Which of the lines below mention the word "ladle"? Pull each one out.

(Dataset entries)

* * * *

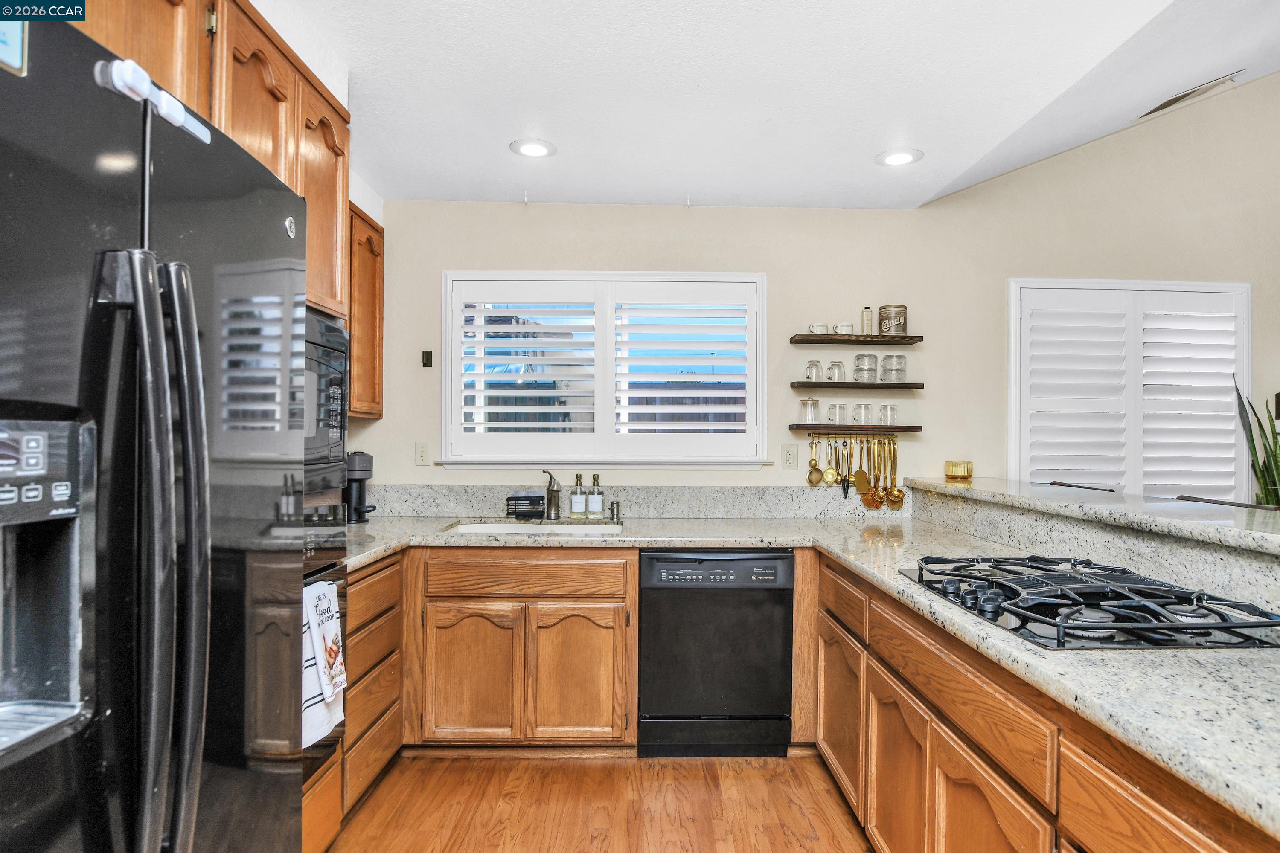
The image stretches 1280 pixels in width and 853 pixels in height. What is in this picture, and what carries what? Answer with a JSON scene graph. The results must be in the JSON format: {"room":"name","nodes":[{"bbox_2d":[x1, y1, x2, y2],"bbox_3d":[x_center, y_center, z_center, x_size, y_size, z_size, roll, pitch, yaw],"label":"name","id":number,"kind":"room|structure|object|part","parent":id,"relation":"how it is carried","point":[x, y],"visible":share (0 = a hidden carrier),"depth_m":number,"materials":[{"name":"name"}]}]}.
{"room":"kitchen","nodes":[
{"label":"kitchen","id":0,"kind":"room"},
{"bbox_2d":[70,0,357,328],"bbox_3d":[-1.211,-0.718,1.772,0.573,0.718,1.047,0,0,-1],"label":"upper cabinet","id":1,"kind":"object","parent":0,"point":[219,120],"visible":0.43,"depth_m":1.88,"materials":[{"name":"brown wood"}]},
{"bbox_2d":[302,307,349,484],"bbox_3d":[-1.117,-0.079,2.036,0.461,0.488,0.670,0,0,-1],"label":"microwave","id":2,"kind":"object","parent":1,"relation":"in","point":[324,441],"visible":0.27,"depth_m":2.15,"materials":[{"name":"metal"}]},
{"bbox_2d":[328,750,875,852],"bbox_3d":[1.677,1.388,0.827,6.734,0.084,6.224,0,0,-1],"label":"floor","id":3,"kind":"structure","parent":0,"point":[554,769],"depth_m":2.55,"materials":[{"name":"brown wood"}]},
{"bbox_2d":[0,5,310,852],"bbox_3d":[-1.008,0.430,0.999,0.893,1.793,0.923,0,0,-1],"label":"refrigerator","id":4,"kind":"object","parent":3,"relation":"on","point":[189,473],"visible":1,"depth_m":0.94,"materials":[{"name":"black metal"}]},
{"bbox_2d":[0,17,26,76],"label":"refrigerator magnet","id":5,"kind":"object","parent":4,"relation":"attached to","point":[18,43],"visible":0.76,"depth_m":0.83},
{"bbox_3d":[-0.656,0.236,0.978,0.115,0.916,0.104,0,0,-1],"label":"refrigerator handles","id":6,"kind":"part","parent":4,"relation":"part of","materials":[{"name":"metal"}]},
{"bbox_2d":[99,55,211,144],"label":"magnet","id":7,"kind":"object","parent":4,"relation":"attached to","point":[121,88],"visible":0.65,"depth_m":0.99,"materials":[{"name":"white"}]},
{"bbox_2d":[341,552,405,820],"bbox_3d":[-1.222,0.913,2.600,0.591,0.860,0.573,0,0,-1],"label":"drawer cabinet","id":8,"kind":"object","parent":3,"relation":"on","point":[382,578],"visible":0.22,"depth_m":2.54,"materials":[{"name":"brown wood"}]},
{"bbox_2d":[300,503,350,792],"bbox_3d":[-1.164,0.596,1.942,0.634,0.746,0.703,0,0,-1],"label":"wall oven","id":9,"kind":"object","parent":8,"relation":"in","point":[334,580],"visible":0.15,"depth_m":2.11,"materials":[{"name":"black metal"}]},
{"bbox_2d":[301,576,346,746],"bbox_3d":[-0.859,0.618,1.936,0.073,0.401,0.248,0,0,-1],"label":"dish towel","id":10,"kind":"object","parent":9,"relation":"hanging from","point":[327,605],"visible":0.66,"depth_m":1.91,"materials":[{"name":"white fabric"}]},
{"bbox_2d":[405,546,636,751],"bbox_3d":[-0.501,0.910,3.129,0.914,0.853,0.617,0,0,-1],"label":"sink cabinet","id":11,"kind":"object","parent":3,"relation":"on","point":[594,628],"visible":0.87,"depth_m":2.85,"materials":[{"name":"brown wood"}]},
{"bbox_3d":[-0.678,1.003,2.869,0.350,0.529,0.090,0,0,-1],"label":"cabinet door","id":12,"kind":"part","parent":11,"relation":"part of","materials":[{"name":"brown wood"}]},
{"bbox_3d":[-0.468,0.596,2.872,0.751,0.139,0.059,0,0,-1],"label":"drawer","id":13,"kind":"part","parent":11,"relation":"part of","materials":[{"name":"brown wood"}]},
{"bbox_3d":[-0.256,1.005,2.877,0.346,0.536,0.083,0,0,-1],"label":"cabinet door","id":14,"kind":"part","parent":11,"relation":"part of","materials":[{"name":"brown wood"}]},
{"bbox_2d":[635,550,794,758],"bbox_3d":[0.304,0.927,3.171,0.598,0.848,0.621,0,0,-1],"label":"dishwasher","id":15,"kind":"object","parent":3,"relation":"on","point":[644,613],"visible":0.95,"depth_m":2.89,"materials":[{"name":"black"}]},
{"bbox_2d":[813,550,1273,852],"bbox_3d":[0.997,0.908,1.564,0.633,0.849,3.090,0,0,-1],"label":"base cabinet","id":16,"kind":"object","parent":3,"relation":"on","point":[1153,804],"visible":0.59,"depth_m":1.66,"materials":[{"name":"brown wood"}]},
{"bbox_2d":[334,506,1279,842],"bbox_3d":[0.246,0.446,1.877,2.554,0.041,2.372,0,0,-1],"label":"countertop","id":17,"kind":"structure","parent":16,"relation":"on","point":[895,583],"depth_m":1.38,"materials":[{"name":"stone"}]},
{"bbox_2d":[344,450,377,523],"bbox_3d":[-1.293,0.271,3.267,0.190,0.321,0.178,0,0,-1],"label":"coffee maker","id":18,"kind":"object","parent":17,"relation":"on","point":[359,464],"visible":0.79,"depth_m":3.22,"materials":[{"name":"black plastic"}]},
{"bbox_2d":[505,493,545,519],"bbox_3d":[-0.539,0.380,3.441,0.178,0.112,0.106,0,0,-1],"label":"sponge holder","id":19,"kind":"object","parent":17,"relation":"on","point":[507,501],"visible":0.92,"depth_m":3.40,"materials":[{"name":"black plastic"}]},
{"bbox_2d":[442,520,623,535],"bbox_3d":[-0.459,0.551,3.185,0.756,0.177,0.472,0,0,-1],"label":"sink","id":20,"kind":"object","parent":17,"relation":"in","point":[487,528],"visible":0.25,"depth_m":3.37,"materials":[{"name":"white ceramic"}]},
{"bbox_2d":[541,470,561,520],"bbox_3d":[-0.427,0.323,3.404,0.088,0.229,0.237,0,0,-1],"label":"faucet","id":21,"kind":"object","parent":17,"relation":"on","point":[554,498],"visible":1,"depth_m":3.45,"materials":[{"name":"silver metal"}]},
{"bbox_2d":[569,474,586,518],"bbox_3d":[-0.299,0.338,3.470,0.067,0.200,0.067,0,0,-1],"label":"soap dispenser","id":22,"kind":"object","parent":17,"relation":"on","point":[577,503],"visible":0.99,"depth_m":3.45,"materials":[{"name":"clear glass"}]},
{"bbox_2d":[587,474,604,518],"bbox_3d":[-0.216,0.335,3.497,0.068,0.207,0.069,0,0,-1],"label":"soap dispenser","id":23,"kind":"object","parent":17,"relation":"on","point":[597,508],"visible":0.99,"depth_m":3.47,"materials":[{"name":"clear glass"}]},
{"bbox_2d":[609,500,621,522],"bbox_3d":[-0.117,0.397,3.396,0.048,0.085,0.057,0,0,-1],"label":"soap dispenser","id":24,"kind":"object","parent":17,"relation":"on","point":[612,513],"visible":0.99,"depth_m":3.38,"materials":[{"name":"silver metal"}]},
{"bbox_2d":[896,553,1279,648],"bbox_3d":[1.039,0.399,1.759,0.590,0.063,0.791,0,0,-1],"label":"gas cooktop","id":25,"kind":"object","parent":17,"relation":"in","point":[1058,625],"visible":0.97,"depth_m":1.58,"materials":[{"name":"black metal"}]},
{"bbox_3d":[0.723,1.028,2.629,0.051,0.506,0.455,0,0,-1],"label":"cabinet door","id":26,"kind":"part","parent":16,"relation":"part of","materials":[{"name":"brown wood"}]},
{"bbox_3d":[0.730,1.045,2.088,0.057,0.501,0.408,0,0,-1],"label":"cabinet door","id":27,"kind":"part","parent":16,"relation":"part of","materials":[{"name":"brown wood"}]},
{"bbox_3d":[0.760,1.042,1.601,0.051,0.525,0.436,0,0,-1],"label":"cabinet door","id":28,"kind":"part","parent":16,"relation":"part of","materials":[{"name":"brown wood"}]},
{"bbox_2d":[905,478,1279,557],"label":"bar countertop","id":29,"kind":"structure","parent":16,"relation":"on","point":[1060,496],"depth_m":2.19,"materials":[{"name":"stone"}]},
{"bbox_2d":[944,460,973,480],"bbox_3d":[1.517,0.207,3.428,0.128,0.080,0.127,0,0,-1],"label":"candle","id":30,"kind":"object","parent":29,"relation":"on","point":[960,471],"visible":0.99,"depth_m":3.38,"materials":[{"name":"glass"}]},
{"bbox_2d":[1046,480,1118,492],"bbox_3d":[1.901,0.795,3.302,0.440,1.050,0.459,0,0,-1],"label":"bar stool","id":31,"kind":"object","parent":3,"relation":"on","point":[1075,486],"visible":0.09,"depth_m":3.30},
{"bbox_2d":[1173,494,1277,510],"bbox_3d":[1.971,0.810,2.517,0.433,1.090,0.451,0,0,-1],"label":"bar stool","id":32,"kind":"object","parent":3,"relation":"on","point":[1196,498],"visible":0.1,"depth_m":2.55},
{"bbox_2d":[1232,372,1279,508],"bbox_3d":[3.098,0.319,3.402,0.481,1.181,0.454,0,0,-33],"label":"snake plant","id":33,"kind":"object","parent":3,"relation":"on","point":[1266,493],"visible":0.59,"depth_m":3.45,"materials":[{"name":"green plant"}]},
{"bbox_2d":[267,0,1279,211],"bbox_3d":[0.390,-1.191,1.111,3.962,0.111,5.935,0,0,-1],"label":"ceiling","id":34,"kind":"structure","parent":0,"point":[860,147],"depth_m":2.42,"materials":[{"name":"white paint"}]},
{"bbox_2d":[509,138,557,157],"bbox_3d":[-0.435,-1.131,2.926,0.187,0.007,0.187,0,0,-1],"label":"recessed light","id":35,"kind":"object","parent":34,"relation":"in","point":[529,150],"visible":0.99,"depth_m":2.92,"materials":[{"name":"white"}]},
{"bbox_2d":[875,148,922,166],"bbox_3d":[1.078,-1.121,2.997,0.189,0.007,0.189,0,0,-1],"label":"recessed light","id":36,"kind":"object","parent":34,"relation":"in","point":[900,158],"visible":0.99,"depth_m":2.99,"materials":[{"name":"white"}]},
{"bbox_2d":[1135,71,1242,119],"bbox_3d":[2.462,-1.488,3.243,0.208,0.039,0.347,0,0,-1],"label":"air vent","id":37,"kind":"object","parent":34,"relation":"in","point":[1156,110],"visible":0.98,"depth_m":3.21,"materials":[{"name":"white metal"}]},
{"bbox_2d":[360,69,1279,503],"bbox_3d":[1.550,-0.501,3.711,5.928,3.735,0.159,0,0,-1],"label":"back wall","id":38,"kind":"structure","parent":0,"point":[945,424],"depth_m":3.67,"materials":[{"name":"beige paint"}]},
{"bbox_2d":[346,205,383,418],"bbox_3d":[-1.387,-0.504,3.192,0.332,0.920,0.615,0,0,-1],"label":"upper cabinet","id":39,"kind":"object","parent":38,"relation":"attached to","point":[379,284],"visible":0.32,"depth_m":3.25,"materials":[{"name":"brown wood"}]},
{"bbox_2d":[414,441,429,465],"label":"light switch","id":40,"kind":"object","parent":38,"relation":"attached to","point":[419,451],"visible":0.98,"depth_m":3.57,"materials":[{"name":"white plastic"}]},
{"bbox_2d":[421,349,433,367],"bbox_3d":[-1.061,-0.339,3.574,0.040,0.088,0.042,0,0,-1],"label":"wall switch","id":41,"kind":"object","parent":38,"relation":"attached to","point":[426,359],"visible":0.99,"depth_m":3.57,"materials":[{"name":"black plastic"}]},
{"bbox_2d":[443,271,767,467],"bbox_3d":[-0.164,-0.264,3.646,1.698,1.033,0.155,0,0,-1],"label":"window","id":42,"kind":"structure","parent":38,"relation":"in","point":[457,376],"depth_m":3.61,"materials":[{"name":"white"}]},
{"bbox_2d":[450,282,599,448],"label":"plantation shutter","id":43,"kind":"object","parent":42,"relation":"attached to","point":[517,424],"visible":0.95,"depth_m":3.56,"materials":[{"name":"white paint"}]},
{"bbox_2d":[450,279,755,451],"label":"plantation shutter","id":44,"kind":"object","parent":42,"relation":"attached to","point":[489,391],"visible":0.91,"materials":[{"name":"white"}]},
{"bbox_2d":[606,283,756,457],"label":"plantation shutter","id":45,"kind":"object","parent":42,"relation":"attached to","point":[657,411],"visible":0.95,"depth_m":3.60,"materials":[{"name":"white paint"}]},
{"bbox_2d":[357,483,908,518],"bbox_3d":[-0.102,0.371,3.568,2.908,0.149,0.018,0,0,-1],"label":"backsplash","id":46,"kind":"structure","parent":38,"relation":"attached to","point":[466,506],"depth_m":3.56,"materials":[{"name":"grey stone"}]},
{"bbox_2d":[780,443,797,470],"bbox_3d":[0.742,0.150,3.571,0.074,0.123,0.009,0,0,-1],"label":"wall outlet","id":47,"kind":"object","parent":38,"relation":"attached to","point":[787,451],"visible":0.98,"depth_m":3.57,"materials":[{"name":"white plastic"}]},
{"bbox_2d":[789,424,919,432],"bbox_3d":[1.043,0.013,3.542,0.606,0.033,0.187,0,0,-1],"label":"wall shelf","id":48,"kind":"object","parent":38,"relation":"attached to","point":[912,429],"visible":0.97,"depth_m":3.45,"materials":[{"name":"brown wood"}]},
{"bbox_2d":[799,396,820,423],"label":"glass jar","id":49,"kind":"object","parent":48,"relation":"on","point":[805,404],"visible":0.98,"depth_m":3.54,"materials":[{"name":"clear glass"}]},
{"bbox_2d":[805,433,824,486],"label":"strainer","id":50,"kind":"object","parent":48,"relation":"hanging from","point":[815,466],"visible":0.96,"depth_m":3.60,"materials":[{"name":"gold metal"}]},
{"bbox_2d":[820,433,840,487],"bbox_3d":[0.948,0.170,3.581,0.069,0.247,0.058,0,0,-1],"label":"ladle","id":51,"kind":"object","parent":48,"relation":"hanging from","point":[830,478],"visible":0.96,"depth_m":3.58,"materials":[{"name":"gold metal"}]},
{"bbox_2d":[826,403,846,423],"bbox_3d":[0.991,-0.066,3.598,0.107,0.100,0.078,0,0,-1],"label":"mug","id":52,"kind":"object","parent":48,"relation":"on","point":[833,409],"visible":0.98,"depth_m":3.57,"materials":[{"name":"glass"}]},
{"bbox_2d":[839,437,851,496],"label":"tongs","id":53,"kind":"object","parent":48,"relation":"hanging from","point":[845,493],"visible":0.96,"depth_m":3.61,"materials":[{"name":"metal"}]},
{"bbox_2d":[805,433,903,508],"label":"hanging utensils","id":54,"kind":"object","parent":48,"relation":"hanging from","point":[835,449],"visible":0.93,"depth_m":3.57,"materials":[{"name":"gold metal"}]},
{"bbox_2d":[851,403,872,424],"bbox_3d":[1.112,-0.064,3.607,0.103,0.103,0.086,0,0,-1],"label":"mug","id":55,"kind":"object","parent":48,"relation":"on","point":[865,406],"visible":0.98,"depth_m":3.58,"materials":[{"name":"clear glass"}]},
{"bbox_2d":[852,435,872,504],"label":"spatula","id":56,"kind":"object","parent":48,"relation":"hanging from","point":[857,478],"visible":0.95,"depth_m":3.57,"materials":[{"name":"gold metal"}]},
{"bbox_2d":[860,434,886,509],"bbox_3d":[1.148,0.224,3.543,0.081,0.343,0.086,0,0,-1],"label":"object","id":57,"kind":"object","parent":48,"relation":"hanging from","point":[870,503],"visible":0.96,"depth_m":3.54,"materials":[{"name":"gold metal"}]},
{"bbox_2d":[875,403,898,424],"bbox_3d":[1.231,-0.064,3.578,0.108,0.101,0.082,0,0,-1],"label":"mug","id":58,"kind":"object","parent":48,"relation":"on","point":[885,409],"visible":0.99,"depth_m":3.55,"materials":[{"name":"glass"}]},
{"bbox_2d":[882,435,905,508],"bbox_3d":[1.258,0.222,3.563,0.080,0.353,0.095,0,0,-1],"label":"ladle","id":59,"kind":"object","parent":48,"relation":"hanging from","point":[895,496],"visible":0.96,"depth_m":3.56,"materials":[{"name":"gold metal"}]},
{"bbox_2d":[789,333,922,344],"bbox_3d":[1.060,-0.422,3.543,0.620,0.027,0.203,0,0,-1],"label":"upper shelf","id":60,"kind":"object","parent":38,"relation":"attached to","point":[912,339],"visible":0.97,"depth_m":3.46,"materials":[{"name":"brown wood"}]},
{"bbox_2d":[808,322,829,334],"bbox_3d":[0.897,-0.485,3.579,0.122,0.065,0.080,0,0,-1],"label":"mug","id":61,"kind":"object","parent":60,"relation":"on","point":[822,329],"visible":0.93,"depth_m":3.55,"materials":[{"name":"white ceramic"}]},
{"bbox_2d":[833,322,854,333],"bbox_3d":[1.022,-0.489,3.605,0.117,0.066,0.087,0,0,-1],"label":"mug","id":62,"kind":"object","parent":60,"relation":"on","point":[848,327],"visible":0.91,"depth_m":3.58,"materials":[{"name":"white ceramic"}]},
{"bbox_2d":[860,306,873,334],"bbox_3d":[1.132,-0.526,3.581,0.052,0.151,0.051,0,0,-1],"label":"bottle","id":63,"kind":"object","parent":60,"relation":"on","point":[865,312],"visible":0.95,"depth_m":3.56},
{"bbox_2d":[878,304,908,336],"bbox_3d":[1.254,-0.524,3.581,0.139,0.159,0.136,0,0,-1],"label":"canister","id":64,"kind":"object","parent":60,"relation":"on","point":[900,319],"visible":0.96,"depth_m":3.53,"materials":[{"name":"brown metal"}]},
{"bbox_2d":[790,381,923,389],"bbox_3d":[1.066,-0.198,3.569,0.637,0.032,0.202,0,0,-1],"label":"floating shelf","id":65,"kind":"object","parent":38,"relation":"attached to","point":[815,384],"visible":0.98,"depth_m":3.48,"materials":[{"name":"brown wood"}]},
{"bbox_2d":[803,360,825,381],"bbox_3d":[0.867,-0.275,3.567,0.094,0.108,0.084,0,0,-1],"label":"glass mug","id":66,"kind":"object","parent":65,"relation":"on","point":[813,364],"visible":0.99,"depth_m":3.54,"materials":[{"name":"clear glass"}]},
{"bbox_2d":[825,360,845,382],"bbox_3d":[0.974,-0.273,3.575,0.090,0.108,0.080,0,0,-1],"label":"glass mug","id":67,"kind":"object","parent":65,"relation":"on","point":[833,369],"visible":0.99,"depth_m":3.55,"materials":[{"name":"clear glass"}]},
{"bbox_2d":[852,353,878,382],"bbox_3d":[1.131,-0.295,3.602,0.112,0.140,0.113,0,0,-1],"label":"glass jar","id":68,"kind":"object","parent":65,"relation":"on","point":[857,359],"visible":0.99,"depth_m":3.56,"materials":[{"name":"clear glass"}]},
{"bbox_2d":[879,354,907,383],"bbox_3d":[1.267,-0.287,3.594,0.114,0.140,0.110,0,0,-11],"label":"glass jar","id":69,"kind":"object","parent":65,"relation":"on","point":[885,362],"visible":0.99,"depth_m":3.56,"materials":[{"name":"clear glass"}]},
{"bbox_2d":[1009,279,1251,501],"bbox_3d":[2.535,-0.080,3.719,1.358,1.378,0.120,0,0,-1],"label":"shuttered window","id":70,"kind":"structure","parent":38,"relation":"in","point":[1246,371],"depth_m":3.69,"materials":[{"name":"white"}]},
{"bbox_2d":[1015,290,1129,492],"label":"plantation shutter","id":71,"kind":"object","parent":70,"relation":"attached to","point":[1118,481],"visible":0.84,"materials":[{"name":"white paint"}]},
{"bbox_2d":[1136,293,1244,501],"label":"plantation shutter","id":72,"kind":"object","parent":70,"relation":"attached to","point":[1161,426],"visible":0.83,"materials":[{"name":"white paint"}]}
]}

* * * *

> [Task output]
{"bbox_2d":[820,433,840,487],"bbox_3d":[0.948,0.170,3.581,0.069,0.247,0.058,0,0,-1],"label":"ladle","id":51,"kind":"object","parent":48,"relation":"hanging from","point":[830,478],"visible":0.96,"depth_m":3.58,"materials":[{"name":"gold metal"}]},
{"bbox_2d":[882,435,905,508],"bbox_3d":[1.258,0.222,3.563,0.080,0.353,0.095,0,0,-1],"label":"ladle","id":59,"kind":"object","parent":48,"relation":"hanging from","point":[895,496],"visible":0.96,"depth_m":3.56,"materials":[{"name":"gold metal"}]},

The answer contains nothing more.